The document makes heavy use of media, such as images, videos, audio files, etc. with potentially 1000s of files. So what I'm trying to do is create a structure similar to the following:
/myfile.ext/
/myfile.ext/store.sqlite
/myfile.ext/content/
/myfile.ext/content/images/*
/myfile.ext/content/videos/*
/myfile.ext/content/audio/*
Now, first of all I went down the route of creating a temporary directory and placing all of my media in there. Basically creating the paths and file names '/content/images/image1.jpg' as I wanted them to appear in the saved file wrapper, and then upon save I attempted to copy these all into the filewrapper...
What I found was that the files were indeed copied into the wrapper with the file structure I wanted, but when the actual wrapper was saved, these files all magically disappeared.
Great.
So, I trashed my existing solution and tried to use file wrappers instead. This solution involved creating a content wrapper file directory when a new document was created, or loading in a content directory file wrapper upon opening a document.
When an image was added/modified, I created the necessary directory wrappers inside this root content wrapper (i.e. an images directory wrapper if it didn't already exist, or any other intermediary directory wrappers that needed to be created) and then created a regular file wrapper for the media, removing any existing wrapper for that file name if one was there.
Saving the document was just a case of making sure the content file wrapper was added to the document file wrapper, and the document would save.
Well... it did. The first time. However, any attempts to make any subsequent changes i.e add an image, save. Then replace image, save. Did not behave as expected, only showing the image from the first save.

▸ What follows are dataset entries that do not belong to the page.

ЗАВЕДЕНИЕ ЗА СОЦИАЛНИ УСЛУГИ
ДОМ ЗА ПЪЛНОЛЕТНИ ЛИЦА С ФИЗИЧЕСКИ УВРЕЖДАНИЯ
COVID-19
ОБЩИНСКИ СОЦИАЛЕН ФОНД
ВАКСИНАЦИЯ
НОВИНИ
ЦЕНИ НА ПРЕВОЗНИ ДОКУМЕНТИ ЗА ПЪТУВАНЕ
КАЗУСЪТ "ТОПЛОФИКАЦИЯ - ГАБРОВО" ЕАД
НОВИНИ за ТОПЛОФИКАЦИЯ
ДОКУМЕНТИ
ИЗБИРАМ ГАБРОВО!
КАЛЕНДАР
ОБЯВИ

So, my question is... first of all, which of the above approaches is the correct one, if at all, and what am I doing that wrong for them to fail.
And secondly, as I expect to be managing 1000s of images, is using file wrappers the correct way to go about things at all.

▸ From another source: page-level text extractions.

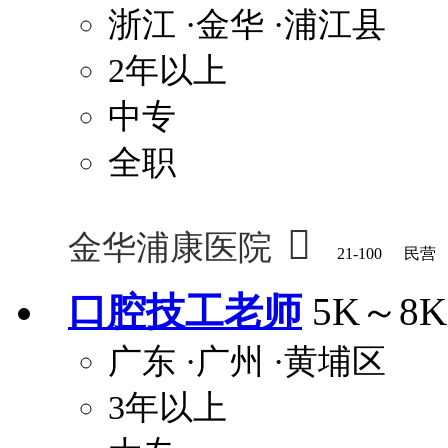
浙江
·金华
·浦江县
2年以上
中专
全职

金华浦康医院
21-100
民营
口腔技工老师
5K～8K
广东
·广州
·黄埔区
3年以上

With that much media in play, you should likely give your users control over whether the media resides in the document or only a reference to the media is included in the document, and the media resides elsewhere, such as in a library/repository managed by your application. Then they could save out a (potentially many times larger) copy with all references resolved.
You might want to zip/unzip any directory so that users don't get confused trying to attach the document to an email. I believe iWork has been doing this with its document bundles for a while now.
As far as what you are doing wrong, no-one can say, as you haven't provided any code demonstrating what you are doing.
Why don't you create a one-off application that lets you select files on disk and saves those files in a document using a file wrapper? This would let you tackle this functionality without any interference from other issues in your application. Once you understand how to use file wrappers, you can port the code back or just write new code that works.